如何顺序执行10个异步任务?
解法1:for 循环 + await
简单的 for 循环是依次进行循环的,不像 Array.forEach,Array.map 方法是并发执行的,利用这一特点加 async / await 很容易写出下面这样的代码:
(async () => {
const sleep = delay => {
return new Promise((resolve, reject) => {
setTimeout(_ => resolve(), delay)
})
}
const task = (i) => {
return new Promise(async (resolve, reject) => {
await sleep(500)
console.log(`now is ${i}`)
++i
resolve(i)
})
}
let param = 0
for (let i = 0; i < 4; i++) {
param = await task(param)
}
})()
输出:
now is 0
now is 1
now is 2
now is 3
解法2:Array.prototype.reduce
关于 Array.prototype.reduce 方法相信大部分小伙伴初见时都是用来数组求和。

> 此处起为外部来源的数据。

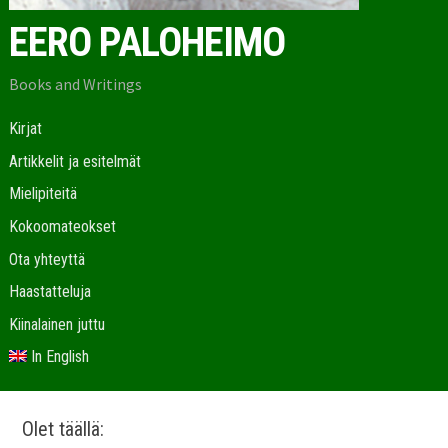
EERO PALOHEIMO
Books and Writings
Kirjat
Artikkelit ja esitelmät
Mielipiteitä
Kokoomateokset
Ota yhteyttä
Haastatteluja
Kiinalainen juttu
In English
Olet täällä:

reduce有初始值,积累值,以及当前值的概念。其中 积累值可以看作是前一个值,通过返回积累值又可以看作是 下一个值。使用reduce来解决问题的代码为:
const sleep = delay => {
return new Promise((resolve, reject) => {
setTimeout(_ => resolve(), delay)
})
}
const task = (i) => {
return new Promise(async (resolve, reject) => {
await sleep(500)
console.log(`now is ${i}`)
++i
resolve(i)
})
}
[task, task, task, task].reduce(async (prev, task) => {
const res = await prev
return task(res)
}, 0)
输出:
now is 0
now is 1
now is 2
now is 3
可以这样理解 prev 和 task:
- prev:前一个 异步任务(promise)
- task:当前的异步任务
当前的异步任务需要上一个异步任务的结果作参数,故很显然要 await prev。